Tensile damage occurs when the contact is subjected to normal stress that exceeds the normal tensile strength of the bond, and shear damage occurs when the tangential stress exceeds the tangential bond strength of the bond.

2.2. Overview of the Abutment Project

The project of the Heihe–Blagoveshchensk Amur River Bridge started from Changfatun, Heihe City, Heilongjiang Province, and is located in Kanykurgan Village, Blagoveshchensk City, Russia. As the first steel–concrete combination girder low-tower cable-stayed bridge built in a high-latitude, cold region, the Heihe–Blagoveshchensk Amur River Bridge faces severe ice conditions every spring during the ice flow period. The China–Russia Heilongjiang Bridge piers use a solid pier cross-section for the flat hexagonal, a pier width of 16.8 m, a pier thickness of 5.27 m, and the pier to meet the ice for the tip of the typical tip-type ice-breaking prisms, with an angle of about 90°. The Heihe–Blagoveshchensk Amur River Bridge pier cross-section is shown in Figure 2.

2.3. Discrete Elemental Model of River Ice

In this paper, PFC 5.0 software is utilized to conduct numerical simulations of discrete river ice elements. The discrete element model of river ice is composed of generated particles, and the length of the simulated ice row is 40 m and the width is 30 m. The particles are randomly distributed, with the particle radius of the ice row ranging from 0.3 to 0.48 m, the stacking of the internal particles is determined by the random seed number, and the density of the particles is 980 kg/m³. The fine-scale mechanical parameters were calibrated using values from the literature [24] through uniaxial compression experiments on natural river ice from the Songhua River and included in

Table 1. River ice fine view parameters.

GIVEN MATERIAL -
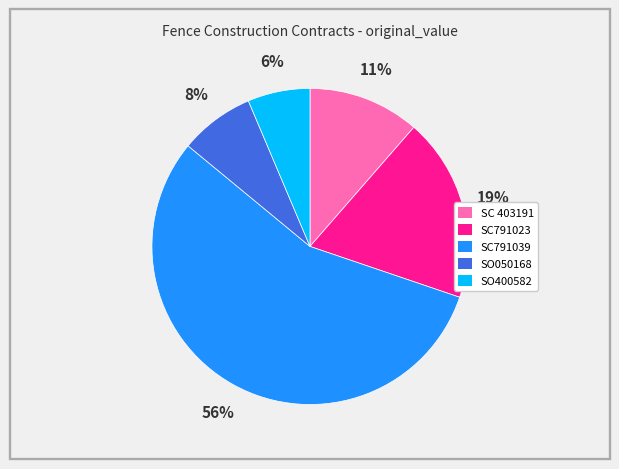

To the nearest percent, what portion does SC791039 represent?

56%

EXERCISES -
A. In the river ice passage, what conditions cause a bond to suffer tensile damage and what conditions cause shear damage?
B. Decide whether each statement agrees with the river ice passage, answering yes or no and quoting the words that settle it: (i) The bridge piers are 16.8 m wide. (ii) The ice particles range in radius from 0.3 to 0.5 m. (iii) The simulations were run in PFC 4.0.
C. Transcribe the river ice passage from "The project of" to "in Figure 2.".

RESULTS IN ORDER -
A. Tensile damage occurs when the normal stress on the contact exceeds the bond's normal tensile strength. Shear damage occurs when the tangential stress exceeds the bond's tangential strength.

B.
(i) Yes: "a pier width of 16.8 m"
(ii) No: "the particle radius of the ice row ranging from 0.3 to 0.48 m"
(iii) No: "PFC 5.0 software is utilized"

C.
The project of the Heihe–Blagoveshchensk Amur River Bridge started from Changfatun, Heihe City, Heilongjiang Province, and is located in Kanykurgan Village, Blagoveshchensk City, Russia. As the first steel–concrete combination girder low-tower cable-stayed bridge built in a high-latitude, cold region, the Heihe–Blagoveshchensk Amur River Bridge faces severe ice conditions every spring during the ice flow period. The China–Russia Heilongjiang Bridge piers use a solid pier cross-section for the flat hexagonal, a pier width of 16.8 m, a pier thickness of 5.27 m, and the pier to meet the ice for the tip of the typical tip-type ice-breaking prisms, with an angle of about 90°. The Heihe–Blagoveshchensk Amur River Bridge pier cross-section is shown in Figure 2.